Scotland is fully committed to improving air quality and as part of this, we are progressing our Low Emission Zone (LEZ) plans across Aberdeen, Dundee, Edinburgh and in Glasgow which became the country’s first city to introduce an LEZ. Phase 1 of Glasgow’s LEZ, which applies to local service buses, started in 2018 and during last year’s Clean Air Day, SEPA published a report which providedstrong evidence that air quality in Glasgow has already improved since its LEZ was implemented.
The final LEZ schemes for all four cities are set to come before their respective local authority committees in June for approval with statutory public consultations due to be held in the summer.

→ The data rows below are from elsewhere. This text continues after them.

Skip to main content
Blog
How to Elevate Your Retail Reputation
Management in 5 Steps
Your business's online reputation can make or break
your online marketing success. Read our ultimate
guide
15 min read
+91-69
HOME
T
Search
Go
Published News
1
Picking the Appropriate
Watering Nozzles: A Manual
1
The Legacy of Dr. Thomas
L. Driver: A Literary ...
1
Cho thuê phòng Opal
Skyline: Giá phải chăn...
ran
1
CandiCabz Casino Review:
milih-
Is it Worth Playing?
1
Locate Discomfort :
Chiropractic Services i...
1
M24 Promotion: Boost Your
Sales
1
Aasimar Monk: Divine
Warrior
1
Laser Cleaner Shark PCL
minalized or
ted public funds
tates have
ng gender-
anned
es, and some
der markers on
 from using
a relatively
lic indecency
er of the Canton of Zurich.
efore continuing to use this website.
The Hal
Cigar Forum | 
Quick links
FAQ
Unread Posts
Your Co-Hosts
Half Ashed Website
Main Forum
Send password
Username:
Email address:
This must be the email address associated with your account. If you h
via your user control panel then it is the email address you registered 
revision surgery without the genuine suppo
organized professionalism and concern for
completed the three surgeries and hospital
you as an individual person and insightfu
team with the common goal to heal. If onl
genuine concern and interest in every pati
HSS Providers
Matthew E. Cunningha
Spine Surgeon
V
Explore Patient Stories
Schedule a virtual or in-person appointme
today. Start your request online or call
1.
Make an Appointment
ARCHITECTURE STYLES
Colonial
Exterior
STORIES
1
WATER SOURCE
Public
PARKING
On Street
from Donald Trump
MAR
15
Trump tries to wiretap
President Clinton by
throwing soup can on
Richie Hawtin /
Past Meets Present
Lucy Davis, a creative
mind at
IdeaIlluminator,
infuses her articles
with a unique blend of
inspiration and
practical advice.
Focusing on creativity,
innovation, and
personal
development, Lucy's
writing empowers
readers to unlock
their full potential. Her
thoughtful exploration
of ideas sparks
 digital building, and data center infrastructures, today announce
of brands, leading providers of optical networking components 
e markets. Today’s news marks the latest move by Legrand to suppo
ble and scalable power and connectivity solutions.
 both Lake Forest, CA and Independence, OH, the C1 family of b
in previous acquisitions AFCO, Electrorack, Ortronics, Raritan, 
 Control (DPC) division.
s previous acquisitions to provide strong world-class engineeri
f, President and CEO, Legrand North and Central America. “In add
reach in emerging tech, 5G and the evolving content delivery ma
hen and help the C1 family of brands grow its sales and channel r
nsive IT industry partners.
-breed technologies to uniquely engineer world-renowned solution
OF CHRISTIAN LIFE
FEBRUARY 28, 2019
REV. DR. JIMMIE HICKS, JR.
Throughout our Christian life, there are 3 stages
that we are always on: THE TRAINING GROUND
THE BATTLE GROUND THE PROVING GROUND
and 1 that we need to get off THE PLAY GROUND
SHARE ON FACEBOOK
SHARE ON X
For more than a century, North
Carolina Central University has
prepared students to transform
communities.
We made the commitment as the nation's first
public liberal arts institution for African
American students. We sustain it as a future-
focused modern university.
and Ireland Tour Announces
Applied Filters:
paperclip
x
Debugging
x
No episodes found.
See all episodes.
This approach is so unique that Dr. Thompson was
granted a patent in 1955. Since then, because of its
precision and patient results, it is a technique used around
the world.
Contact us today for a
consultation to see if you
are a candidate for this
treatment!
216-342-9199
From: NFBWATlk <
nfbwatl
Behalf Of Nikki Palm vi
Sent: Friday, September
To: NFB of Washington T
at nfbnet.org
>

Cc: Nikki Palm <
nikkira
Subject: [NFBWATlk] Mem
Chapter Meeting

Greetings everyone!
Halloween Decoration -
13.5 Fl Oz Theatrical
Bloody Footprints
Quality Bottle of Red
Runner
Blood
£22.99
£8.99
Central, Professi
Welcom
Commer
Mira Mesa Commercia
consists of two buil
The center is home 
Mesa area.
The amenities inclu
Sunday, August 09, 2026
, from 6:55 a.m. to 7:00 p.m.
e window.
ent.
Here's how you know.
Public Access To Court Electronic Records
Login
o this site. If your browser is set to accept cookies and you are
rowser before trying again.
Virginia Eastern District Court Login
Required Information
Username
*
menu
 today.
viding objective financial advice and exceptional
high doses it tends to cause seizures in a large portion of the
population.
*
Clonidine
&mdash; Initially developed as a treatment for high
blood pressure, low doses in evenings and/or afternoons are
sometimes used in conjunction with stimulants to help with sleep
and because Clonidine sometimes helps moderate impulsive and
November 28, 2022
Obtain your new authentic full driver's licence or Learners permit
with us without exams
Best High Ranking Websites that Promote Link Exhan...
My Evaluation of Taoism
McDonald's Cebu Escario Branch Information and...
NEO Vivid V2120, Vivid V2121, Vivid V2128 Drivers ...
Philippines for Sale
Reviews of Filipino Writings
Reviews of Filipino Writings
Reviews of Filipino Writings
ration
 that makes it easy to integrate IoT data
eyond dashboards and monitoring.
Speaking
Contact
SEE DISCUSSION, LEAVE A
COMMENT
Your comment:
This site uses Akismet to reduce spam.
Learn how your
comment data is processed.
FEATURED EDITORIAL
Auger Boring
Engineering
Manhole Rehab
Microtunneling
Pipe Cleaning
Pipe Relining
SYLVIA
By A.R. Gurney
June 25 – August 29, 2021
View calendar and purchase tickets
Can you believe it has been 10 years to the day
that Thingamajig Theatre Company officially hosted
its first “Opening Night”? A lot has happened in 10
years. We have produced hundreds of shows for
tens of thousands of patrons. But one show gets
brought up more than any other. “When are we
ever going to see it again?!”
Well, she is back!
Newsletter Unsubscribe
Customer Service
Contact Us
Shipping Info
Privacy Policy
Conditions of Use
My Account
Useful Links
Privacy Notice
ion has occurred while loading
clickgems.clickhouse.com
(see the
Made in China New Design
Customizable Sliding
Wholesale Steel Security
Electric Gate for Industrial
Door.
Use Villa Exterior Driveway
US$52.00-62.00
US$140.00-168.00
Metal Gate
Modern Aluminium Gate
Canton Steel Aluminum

LEZs, which set emission standards on certain road spaces and restrict access for the most polluting vehicles, are key to improving air quality, protecting public health, and supporting Scotland’s wider climate change ambitions by encouraging people to think about active travel and using more sustainable transport options.
COVID-19 saw children bear the burden of the pandemic which impacted their freedom, education and, for many, their mental wellbeing. As we return to our lives, we must create a healthy environment where they can learn and play safely. Clean Air Day offers a major opportunity to help achieve this and to protect their health from air pollution.